1.09.2003

Mandelstam's influence on my writing happens on several levels. He represents a figure of wholeness (Hebraic-Hellenic): a sort of psychopomp, as I've described in earlier posts here. Acmeism - the loose grouping of poets with which he was affiliated and whose poetics he helped define - emphasized, on the one hand, cultural continuity (M. once defined it as "longing for world culture"), and on the other hand, realism and craft - a celebration of this world as opposed to the other worlds of Symbolism.

But this "world culture" for Mandelstam was not, as some have assumed, rooted in traditionalism or conservatism. M's Acmeist "domestic hellenism" was a future-directed cultural norm, a kind of radiant humanism (see his "the gold coin of the future global humanism"). Poetry was rooted in this larger cultural continuity with Europe, with the ancient Mediterranean, and through them with the world at large.

I discovered that Mandelstam's world-view seemed to counterbalance some shortcomings in the great Moderns, Pound & Eliot & Williams & Stevens et al. All of them share points of affinity with Mandelstam and Acmeism, yet Pound's irascible fanaticism, Eliot's otherworldly pessimism & conservatism, the parochialism of some of the others, left me dissatisfied. Only Hart Crane (& Montale, & Joyce, & Proust) among those moderns, won as deep an assent - or as deep a sense of personal affinity - from me, as did Mandelstam. This sense of affinity had a lot to do with the approaches and trial runs I took in the late 80s and 90s around the long poem (or "poema", as they are called in Russia).

And in the mid-90s I was intrigued to discover that many of the Language poets had traveled to Russia about the same time I was discovering Mandelstam, and that their affinities lay more with the Russian Futurists of the early 20th century, and, among critics, the Russian Formalists, than with Acmeism. Futurism and Acmeism can be seen as dual, antithetical outgrowths from Symbolism. And it seemed curious to me that in the 2nd half of the 90s I was (at least in my own mind) replaying those rivalries (between acmeist continuity and postmodern futurism) in my debates with poets affiliated with Language Poetry and the NY School (in venues such as the Buffalo Poetics List).

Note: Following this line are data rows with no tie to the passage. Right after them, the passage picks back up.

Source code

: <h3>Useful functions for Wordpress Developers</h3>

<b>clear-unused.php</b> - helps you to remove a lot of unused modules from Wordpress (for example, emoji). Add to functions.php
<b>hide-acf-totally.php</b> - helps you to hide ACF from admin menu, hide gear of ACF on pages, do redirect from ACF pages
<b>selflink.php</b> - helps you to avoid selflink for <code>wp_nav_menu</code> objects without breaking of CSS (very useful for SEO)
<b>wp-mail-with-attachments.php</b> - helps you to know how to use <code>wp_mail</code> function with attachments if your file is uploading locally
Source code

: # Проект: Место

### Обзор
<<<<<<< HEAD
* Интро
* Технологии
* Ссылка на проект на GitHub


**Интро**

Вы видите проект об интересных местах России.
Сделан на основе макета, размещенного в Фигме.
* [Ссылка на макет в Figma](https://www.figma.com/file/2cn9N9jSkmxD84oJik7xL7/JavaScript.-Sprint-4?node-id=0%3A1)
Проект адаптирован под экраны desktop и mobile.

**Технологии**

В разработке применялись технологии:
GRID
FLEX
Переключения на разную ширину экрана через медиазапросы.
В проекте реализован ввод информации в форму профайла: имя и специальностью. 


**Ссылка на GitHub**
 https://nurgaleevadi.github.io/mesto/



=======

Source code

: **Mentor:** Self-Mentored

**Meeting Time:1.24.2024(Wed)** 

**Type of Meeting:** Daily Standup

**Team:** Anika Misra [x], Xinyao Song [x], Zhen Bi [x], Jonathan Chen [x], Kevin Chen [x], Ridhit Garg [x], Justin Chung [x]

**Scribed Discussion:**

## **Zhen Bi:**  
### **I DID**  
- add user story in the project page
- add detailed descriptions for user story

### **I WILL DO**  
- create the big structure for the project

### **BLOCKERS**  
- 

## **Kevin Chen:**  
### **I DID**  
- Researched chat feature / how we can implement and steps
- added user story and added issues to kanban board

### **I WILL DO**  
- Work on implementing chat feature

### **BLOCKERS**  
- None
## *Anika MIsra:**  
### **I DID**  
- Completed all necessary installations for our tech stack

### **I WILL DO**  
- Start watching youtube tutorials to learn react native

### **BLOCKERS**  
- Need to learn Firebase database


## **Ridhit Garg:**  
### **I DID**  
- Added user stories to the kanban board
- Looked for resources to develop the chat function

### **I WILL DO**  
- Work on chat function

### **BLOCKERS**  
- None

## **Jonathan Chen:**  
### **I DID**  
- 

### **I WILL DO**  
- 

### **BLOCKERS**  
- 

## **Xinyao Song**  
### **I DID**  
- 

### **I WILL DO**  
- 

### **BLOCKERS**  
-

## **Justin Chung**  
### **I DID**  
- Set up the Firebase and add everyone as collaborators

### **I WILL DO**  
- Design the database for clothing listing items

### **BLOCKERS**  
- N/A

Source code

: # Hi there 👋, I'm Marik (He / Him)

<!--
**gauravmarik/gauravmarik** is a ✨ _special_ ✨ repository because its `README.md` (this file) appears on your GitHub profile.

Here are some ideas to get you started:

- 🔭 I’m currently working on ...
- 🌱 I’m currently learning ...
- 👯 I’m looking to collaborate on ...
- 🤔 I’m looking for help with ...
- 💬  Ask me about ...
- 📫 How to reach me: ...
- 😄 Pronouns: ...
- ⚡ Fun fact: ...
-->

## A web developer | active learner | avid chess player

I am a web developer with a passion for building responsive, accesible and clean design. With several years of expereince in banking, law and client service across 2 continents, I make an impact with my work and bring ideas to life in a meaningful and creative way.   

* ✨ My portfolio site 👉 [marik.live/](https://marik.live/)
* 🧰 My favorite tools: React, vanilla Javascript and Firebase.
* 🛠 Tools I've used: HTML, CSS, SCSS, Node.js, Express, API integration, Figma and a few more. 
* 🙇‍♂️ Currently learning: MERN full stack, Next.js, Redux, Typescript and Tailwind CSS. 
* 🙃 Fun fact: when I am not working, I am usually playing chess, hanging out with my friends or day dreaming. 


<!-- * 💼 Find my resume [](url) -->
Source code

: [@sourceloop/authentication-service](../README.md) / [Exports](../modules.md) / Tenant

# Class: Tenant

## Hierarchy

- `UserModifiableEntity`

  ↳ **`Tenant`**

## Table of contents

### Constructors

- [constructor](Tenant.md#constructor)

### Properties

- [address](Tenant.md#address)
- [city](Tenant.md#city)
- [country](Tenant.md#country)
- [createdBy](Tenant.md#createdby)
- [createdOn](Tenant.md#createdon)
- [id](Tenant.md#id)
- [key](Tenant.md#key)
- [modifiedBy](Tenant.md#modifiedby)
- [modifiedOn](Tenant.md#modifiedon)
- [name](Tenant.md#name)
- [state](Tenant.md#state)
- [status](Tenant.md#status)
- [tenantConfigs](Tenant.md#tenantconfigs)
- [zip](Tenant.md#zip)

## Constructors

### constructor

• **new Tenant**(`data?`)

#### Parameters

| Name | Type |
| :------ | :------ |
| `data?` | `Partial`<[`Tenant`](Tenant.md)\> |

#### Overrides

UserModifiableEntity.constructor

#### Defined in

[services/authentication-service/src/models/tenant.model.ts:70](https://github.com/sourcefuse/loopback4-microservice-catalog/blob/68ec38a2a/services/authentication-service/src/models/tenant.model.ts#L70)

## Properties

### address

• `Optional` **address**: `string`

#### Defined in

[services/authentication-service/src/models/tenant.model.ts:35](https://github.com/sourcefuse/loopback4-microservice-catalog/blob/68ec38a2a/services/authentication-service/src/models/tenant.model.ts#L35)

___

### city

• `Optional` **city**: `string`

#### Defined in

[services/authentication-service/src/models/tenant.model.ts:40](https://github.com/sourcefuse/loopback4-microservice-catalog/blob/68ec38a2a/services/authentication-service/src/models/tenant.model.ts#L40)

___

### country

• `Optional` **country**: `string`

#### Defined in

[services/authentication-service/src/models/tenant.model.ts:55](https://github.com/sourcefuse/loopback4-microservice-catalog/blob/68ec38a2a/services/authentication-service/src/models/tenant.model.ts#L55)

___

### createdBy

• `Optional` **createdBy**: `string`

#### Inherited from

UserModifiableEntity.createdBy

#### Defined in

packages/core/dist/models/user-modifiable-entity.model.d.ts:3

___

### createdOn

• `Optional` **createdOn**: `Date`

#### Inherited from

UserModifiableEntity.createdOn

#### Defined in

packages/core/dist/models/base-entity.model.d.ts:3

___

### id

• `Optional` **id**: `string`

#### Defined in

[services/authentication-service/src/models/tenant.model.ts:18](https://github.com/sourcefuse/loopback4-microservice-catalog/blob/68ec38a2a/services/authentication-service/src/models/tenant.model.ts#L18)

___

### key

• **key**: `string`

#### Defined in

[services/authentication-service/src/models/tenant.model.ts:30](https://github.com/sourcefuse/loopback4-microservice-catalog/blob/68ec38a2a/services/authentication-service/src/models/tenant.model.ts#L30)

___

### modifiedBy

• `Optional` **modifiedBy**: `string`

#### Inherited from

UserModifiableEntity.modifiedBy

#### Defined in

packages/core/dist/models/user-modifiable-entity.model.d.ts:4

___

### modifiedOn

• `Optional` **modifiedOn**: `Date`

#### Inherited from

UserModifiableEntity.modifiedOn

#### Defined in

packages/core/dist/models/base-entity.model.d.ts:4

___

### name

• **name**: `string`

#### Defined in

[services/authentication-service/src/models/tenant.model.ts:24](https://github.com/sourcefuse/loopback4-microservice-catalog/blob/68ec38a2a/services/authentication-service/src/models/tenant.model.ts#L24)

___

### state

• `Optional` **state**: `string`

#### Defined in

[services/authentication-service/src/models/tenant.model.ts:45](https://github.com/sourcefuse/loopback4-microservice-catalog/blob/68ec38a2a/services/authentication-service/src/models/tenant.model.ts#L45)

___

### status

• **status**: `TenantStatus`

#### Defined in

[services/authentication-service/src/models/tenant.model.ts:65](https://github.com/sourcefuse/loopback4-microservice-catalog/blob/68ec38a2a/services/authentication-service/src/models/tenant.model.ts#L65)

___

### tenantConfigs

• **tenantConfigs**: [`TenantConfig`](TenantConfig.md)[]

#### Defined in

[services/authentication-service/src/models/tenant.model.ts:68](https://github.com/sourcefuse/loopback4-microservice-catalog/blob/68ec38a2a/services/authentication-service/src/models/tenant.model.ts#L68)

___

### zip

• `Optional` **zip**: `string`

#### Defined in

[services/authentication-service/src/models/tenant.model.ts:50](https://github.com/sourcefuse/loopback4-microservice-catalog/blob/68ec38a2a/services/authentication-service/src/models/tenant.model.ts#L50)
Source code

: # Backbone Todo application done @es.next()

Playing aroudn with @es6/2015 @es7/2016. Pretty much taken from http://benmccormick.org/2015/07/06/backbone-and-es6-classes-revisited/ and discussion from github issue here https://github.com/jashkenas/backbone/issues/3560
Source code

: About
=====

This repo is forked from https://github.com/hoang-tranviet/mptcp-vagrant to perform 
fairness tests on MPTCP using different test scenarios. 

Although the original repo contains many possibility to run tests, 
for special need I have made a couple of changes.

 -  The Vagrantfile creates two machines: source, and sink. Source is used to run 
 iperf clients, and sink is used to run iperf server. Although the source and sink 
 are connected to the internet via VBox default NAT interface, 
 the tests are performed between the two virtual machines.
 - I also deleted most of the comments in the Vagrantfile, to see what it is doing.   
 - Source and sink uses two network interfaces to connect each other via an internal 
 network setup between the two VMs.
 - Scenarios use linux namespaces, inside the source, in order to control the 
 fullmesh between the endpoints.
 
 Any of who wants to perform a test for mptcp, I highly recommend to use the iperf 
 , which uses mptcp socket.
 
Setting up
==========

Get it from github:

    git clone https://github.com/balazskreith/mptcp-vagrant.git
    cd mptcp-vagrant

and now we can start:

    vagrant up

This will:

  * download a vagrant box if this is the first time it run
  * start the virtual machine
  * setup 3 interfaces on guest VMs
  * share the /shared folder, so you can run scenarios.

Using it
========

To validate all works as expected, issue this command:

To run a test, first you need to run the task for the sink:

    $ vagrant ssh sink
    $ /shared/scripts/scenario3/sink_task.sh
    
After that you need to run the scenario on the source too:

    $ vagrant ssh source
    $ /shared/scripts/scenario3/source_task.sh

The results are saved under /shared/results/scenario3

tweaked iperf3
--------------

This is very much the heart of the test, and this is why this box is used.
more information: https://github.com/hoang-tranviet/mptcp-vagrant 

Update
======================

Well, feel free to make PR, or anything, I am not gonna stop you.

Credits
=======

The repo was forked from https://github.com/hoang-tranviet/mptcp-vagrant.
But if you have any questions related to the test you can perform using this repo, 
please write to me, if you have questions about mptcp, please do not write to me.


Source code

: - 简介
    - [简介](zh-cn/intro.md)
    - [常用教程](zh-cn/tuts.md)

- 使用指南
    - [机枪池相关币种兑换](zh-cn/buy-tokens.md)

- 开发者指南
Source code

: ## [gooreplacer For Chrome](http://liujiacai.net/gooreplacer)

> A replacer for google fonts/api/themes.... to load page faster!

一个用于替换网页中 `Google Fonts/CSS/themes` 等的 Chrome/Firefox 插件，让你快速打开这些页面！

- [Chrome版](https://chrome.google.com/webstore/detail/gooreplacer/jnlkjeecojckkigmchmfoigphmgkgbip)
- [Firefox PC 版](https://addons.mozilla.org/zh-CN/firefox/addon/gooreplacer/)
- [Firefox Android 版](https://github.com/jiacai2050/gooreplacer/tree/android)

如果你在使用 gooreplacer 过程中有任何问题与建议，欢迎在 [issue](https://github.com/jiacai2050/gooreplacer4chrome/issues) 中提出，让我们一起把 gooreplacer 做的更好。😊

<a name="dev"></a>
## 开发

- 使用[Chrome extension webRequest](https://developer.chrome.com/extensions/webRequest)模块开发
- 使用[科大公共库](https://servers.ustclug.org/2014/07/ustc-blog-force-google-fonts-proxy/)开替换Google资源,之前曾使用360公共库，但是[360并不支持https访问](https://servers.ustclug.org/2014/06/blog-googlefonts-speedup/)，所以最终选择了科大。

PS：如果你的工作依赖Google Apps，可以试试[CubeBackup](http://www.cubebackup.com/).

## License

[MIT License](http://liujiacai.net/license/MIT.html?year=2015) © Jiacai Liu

I've written more about these things in a couple essays in Mudlark. I try to see my polemics as forming some sort of holistic world-view. The cultural continuity of Acmeism, I relate to the idea of a "tradition-at-large" within which oppositional, idiomatic styles subsist. And on a philosophical or spiritual level, I relate this tradition-at-large to what I see as the telos or purpose of poetry in general. In a philosophical sense, wholeness is the search for the Good, the whole of goodness or God - within which or whom all lesser, partial goods are absorbed. This is the ancient concept of philo-logos, the ordering principle of the wise or just person, Wisdom or Justice, which subsumes passion to the contemplation of the Good in itself, and seeks to reflect it in radiant good works.